Schwalbe G One, tough and long lasting but not really fast enough for pure road riding. A fast gravel tire that doesn't really deal with gravel that well due to lack of side knobs, works well as a commuter tire though.
Panaracer Race A Evo 3. Not as nice in handling as the normal version and very expensive. Lasts well but a pig to install as it's so tight.

Tape: I've used Gorilla tape for years on MTB as Stans tape isn't that good especially doesn't stick well in humid conditions. Most good generic tapes work pretty well but getting the right width is absolutely the most important thing. My wheels are DT Swiss and their tape is excellent and lasts for ages, may buy some reels even though it isn't cheap.
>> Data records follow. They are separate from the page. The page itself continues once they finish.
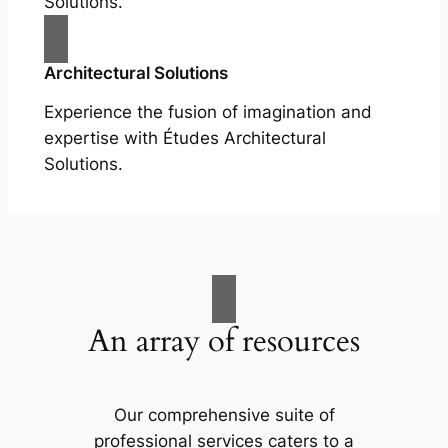
Solutions.
Architectural Solutions
Experience the fusion of imagination and
expertise with Études Architectural
Solutions.
An array of resources
Our comprehensive suite of
professional services caters to a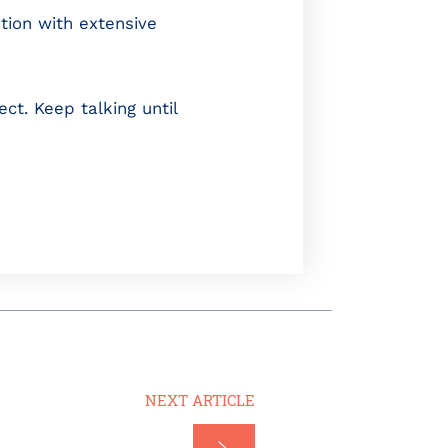
ion with extensive
ct. Keep talking until
NEXT ARTICLE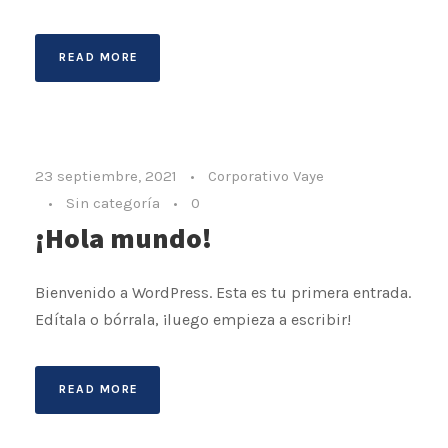
READ MORE
23 septiembre, 2021
•
Corporativo Vaye
•
Sin categoría
•
0
¡Hola mundo!
Bienvenido a WordPress. Esta es tu primera entrada.
Edítala o bórrala, ¡luego empieza a escribir!
READ MORE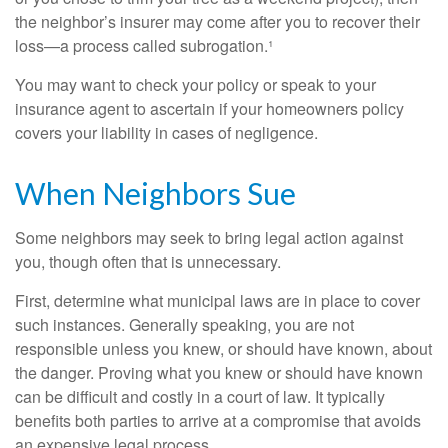
the neighbor’s insurer may come after you to recover their
loss—a process called subrogation.¹
You may want to check your policy or speak to your
insurance agent to ascertain if your homeowners policy
covers your liability in cases of negligence.
When Neighbors Sue
Some neighbors may seek to bring legal action against
you, though often that is unnecessary.
First, determine what municipal laws are in place to cover
such instances. Generally speaking, you are not
responsible unless you knew, or should have known, about
the danger. Proving what you knew or should have known
can be difficult and costly in a court of law. It typically
benefits both parties to arrive at a compromise that avoids
an expensive legal process.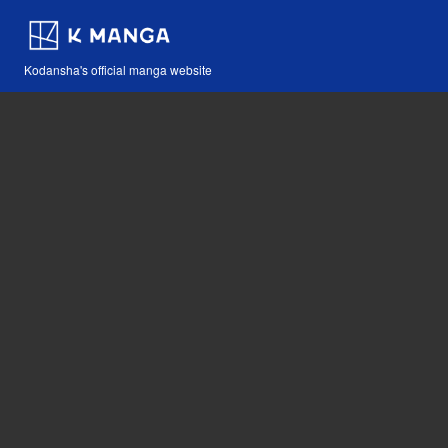
Kodansha's official manga website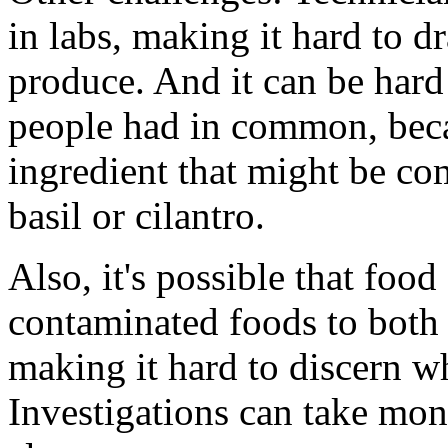
in labs, making it hard to 
produce. And it can be hard
people had in common, beca
ingredient that might be co
basil or cilantro.
Also, it's possible that foo
contaminated foods to both 
making it hard to discern w
Investigations can take mon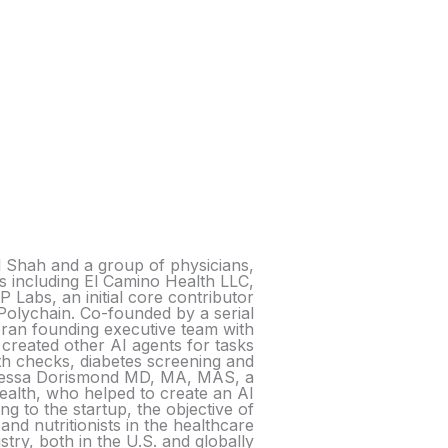
l Shah and a group of physicians,
s including El Camino Health LLC,
 Labs, an initial core contributor
Polychain. Co-founded by a serial
ran founding executive team with
 created other AI agents for tasks
h checks, diabetes screening and
Vanessa Dorismond MD, MA, MAS, a
ealth, who helped to create an AI
g to the startup, the objective of
and nutritionists in the healthcare
stry, both in the U.S. and globally.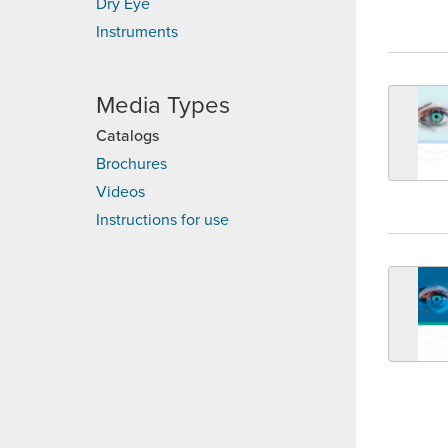
Dry Eye
Instruments
Media Types
Catalogs
Brochures
Videos
Instructions for use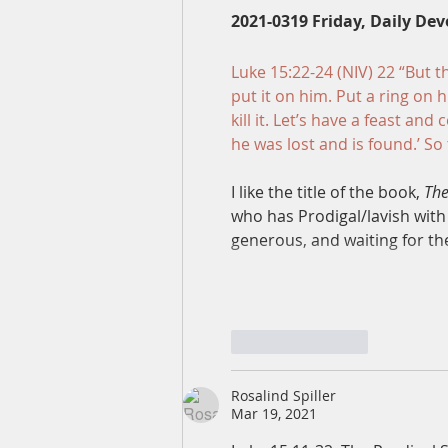
2021-0319 Friday, Daily Dev
Luke 15:22-24 (NIV) 22 “But t
put it on him. Put a ring on h
kill it. Let’s have a feast an
he was lost and is found.’ So
I like the title of the book, 
The
who has 
Prodigal/lavish
 with
generous, and waiting for th
Like
Reply
Rosalind Spiller
Mar 19, 2021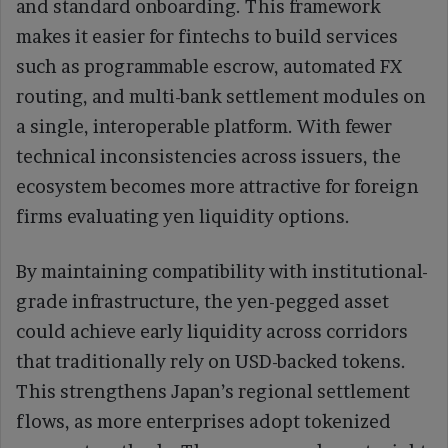
and standard onboarding. This framework
makes it easier for fintechs to build services
such as programmable escrow, automated FX
routing, and multi-bank settlement modules on
a single, interoperable platform. With fewer
technical inconsistencies across issuers, the
ecosystem becomes more attractive for foreign
firms evaluating yen liquidity options.
By maintaining compatibility with institutional-
grade infrastructure, the yen-pegged asset
could achieve early liquidity across corridors
that traditionally rely on USD-backed tokens.
This strengthens Japan’s regional settlement
flows, as more enterprises adopt tokenized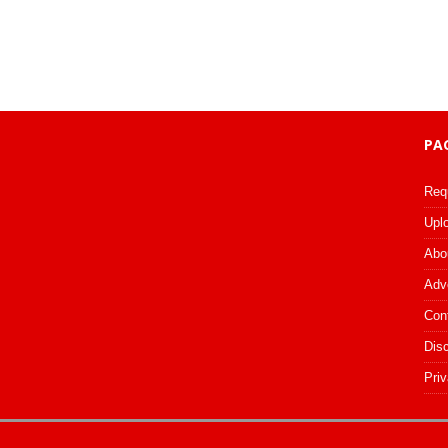
PA
Req
Upl
Abo
Adv
Con
Dis
Priv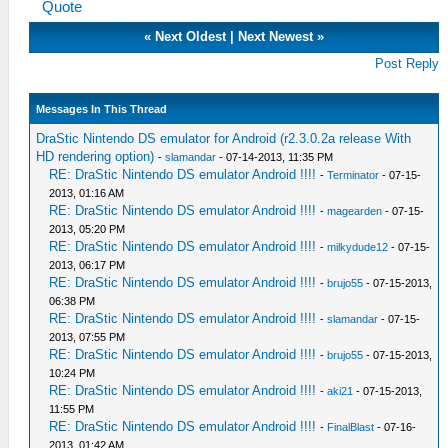
Quote
«
Next Oldest
|
Next Newest
»
Post Reply
Messages In This Thread
DraStic Nintendo DS emulator for Android (r2.3.0.2a release With
HD rendering option)
-
slamandar
- 07-14-2013, 11:35 PM
RE: DraStic Nintendo DS emulator Android !!!!
-
Terminator
- 07-15-
2013, 01:16 AM
RE: DraStic Nintendo DS emulator Android !!!!
-
magearden
- 07-15-
2013, 05:20 PM
RE: DraStic Nintendo DS emulator Android !!!!
-
milkydude12
- 07-15-
2013, 06:17 PM
RE: DraStic Nintendo DS emulator Android !!!!
-
brujo55
- 07-15-2013,
06:38 PM
RE: DraStic Nintendo DS emulator Android !!!!
-
slamandar
- 07-15-
2013, 07:55 PM
RE: DraStic Nintendo DS emulator Android !!!!
-
brujo55
- 07-15-2013,
10:24 PM
RE: DraStic Nintendo DS emulator Android !!!!
-
aki21
- 07-15-2013,
11:55 PM
RE: DraStic Nintendo DS emulator Android !!!!
-
FinalBlast
- 07-16-
2013, 01:42 AM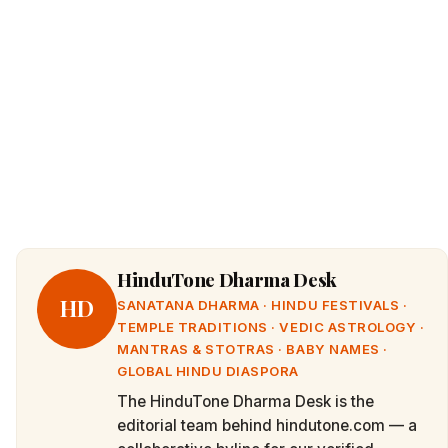
HinduTone Dharma Desk
HD
SANATANA DHARMA · HINDU FESTIVALS ·
TEMPLE TRADITIONS · VEDIC ASTROLOGY ·
MANTRAS & STOTRAS · BABY NAMES ·
GLOBAL HINDU DIASPORA
The HinduTone Dharma Desk is the
editorial team behind hindutone.com — a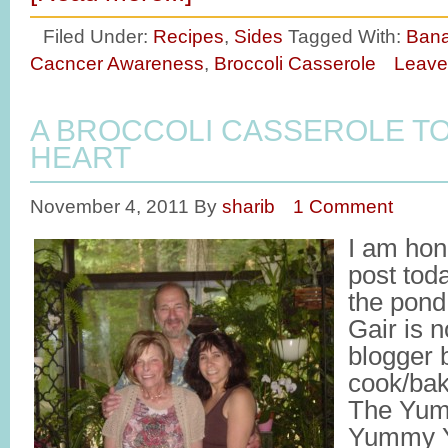
Filed Under:
Recipes
,
Sides
Tagged With:
Bana
Cacncer Awareness
,
Broccoli Casserole
Leave
A BROCCOLI CASSEROLE T
HEART
November 4, 2011
By
sharib
1 Comment
I am hon
post tod
the pond
Gair is n
blogger 
cook/bak
The Yum
Yummy Ya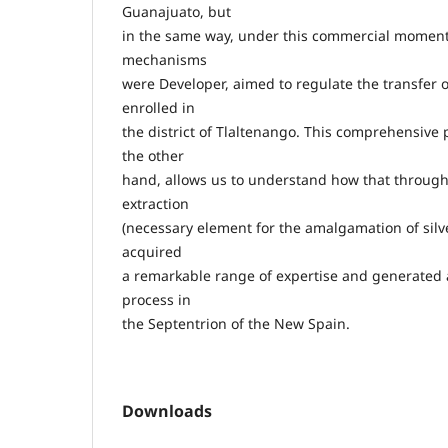
Guanajuato, but
in the same way, under this commercial momen
mechanisms
were Developer, aimed to regulate the transfer 
enrolled in
the district of Tlaltenango. This comprehensive p
the other
hand, allows us to understand how that througho
extraction
(necessary element for the amalgamation of silv
acquired
a remarkable range of expertise and generated a 
process in
the Septentrion of the New Spain.
Downloads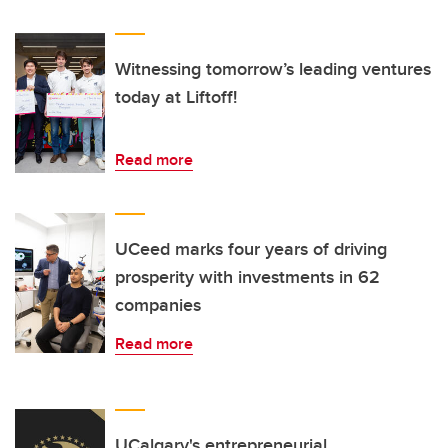
Witnessing tomorrow’s leading ventures
today at Liftoff!
Read more
UCeed marks four years of driving
prosperity with investments in 62
companies
Read more
UCalgary's entrepreneurial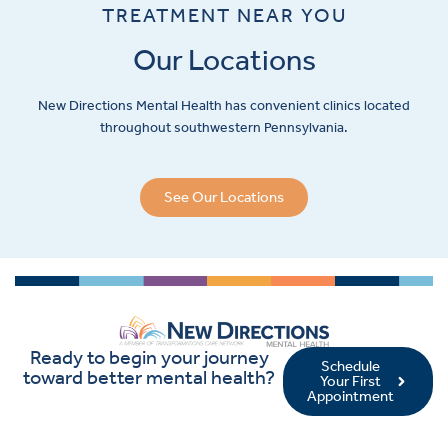
TREATMENT NEAR YOU
Our Locations
New Directions Mental Health has convenient clinics located
throughout southwestern Pennsylvania.
See Our Locations
Ready to begin your journey
Schedule
toward better mental health?
Your First
Appointment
Much prefer it to rim tape even if running tubes tubeless tape seems much kinder on tubes than rim tape with less hard edges.

The takeaway: I like road tubeless up to a point and if my local shops and national internet had anything worth buying I'd at least set up my front wheel tubeless where I can set and forget for probably 4000kms. As it is some international postal services aren't super stoked on sending any kind of liquid through the mail so Orange Seal is hard to get here, can't find tire worms and any tire exept Schwalbes not easy or impossible to find. If I could pop down to my local shop or go locally online and get Hutchinson Tires and Orange sealant I'd be keen but the 10 day postal thing and maybe never getting my stuff just makes it more hassle than it's worth. I also think there should be some kind of push towards standardization from the manufacturers as some tire/wheel combos don't work together so people give up or need compressors and that damages the reputation of tubeless.

Not bashing, if I lived somewhere else I might well be running tubeless. Probably a Huntchinson/Orange seal combo on my DT Swiss.